Interference with REM sleep. At the time-of-day for these treatments (CT-18), REM sleep abundance had reached its normal circadian nadir; thus, acute reductions of REM sleep due to drug effects may have been limited to some extent by a floor effect. Nonetheless, we found that the neuroactive steroids did not measurably interfere with REM sleep at this time of day, whereas the highest doses of triazolam and zolpidem resulted in statistically significant reductions of REM sleep. Although these data are consistent with the action of neuroactive steroids in cats (Heuser, 1967), a more accurate assessment of the relative REM-interfering properties of these compounds in rats may be obtained by drug administration at a time-of-day when REM sleep was more abundant (e.g., CT-5).

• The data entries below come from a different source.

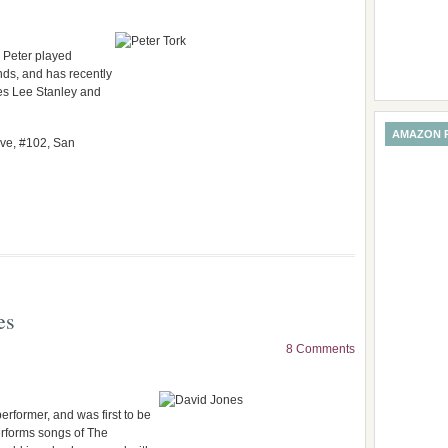
, Peter played
nds, and has recently
es Lee Stanley and
AMAZON 
Ave, #102, San
es
8 Comments
rformer, and was first to be
rforms songs of The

Behavioral and physiological specificity of actions. Relative to vehicle controls, figure 10 suggests that neuroactive steroids more specifically affected sleep-wakefulness than LMA. In contrast, triazolam and zolpidem disproportionately reduced locomotor activity during waking episodes in the first 3 hr posttreatment, suggesting the benzodiazepine receptor ligands may not be as specific for sleep induction as the neuroactive steroids. Benzodiazepine receptor ligands generally show "myorelaxant" effects. Within a clinical context, this effect may be related to (or the same as) motor impairment, which could constrain the usefulness of benzodiazepine receptor ligands as hypnotics in some segments of the general population. For example, nocturnal motor impairment and disorientation could contribute to falls and hip fractures in the geriatric population. The relative specificity for the neuroactive steroids in promoting NREM sleep rather than reducing LMA could, therefore, indicate that motor impairment may be significantly less of a problem for neuroactive steroids than for benzodiazepine receptor ligands. Consistent with the foregoing, decreased acquisition of a passive avoidance paradigm in mice only occurred at ataxic doses of pregnanolone and CCD-3693, although triazolam and zolpidem disrupted performance at doses significantly below ataxic doses.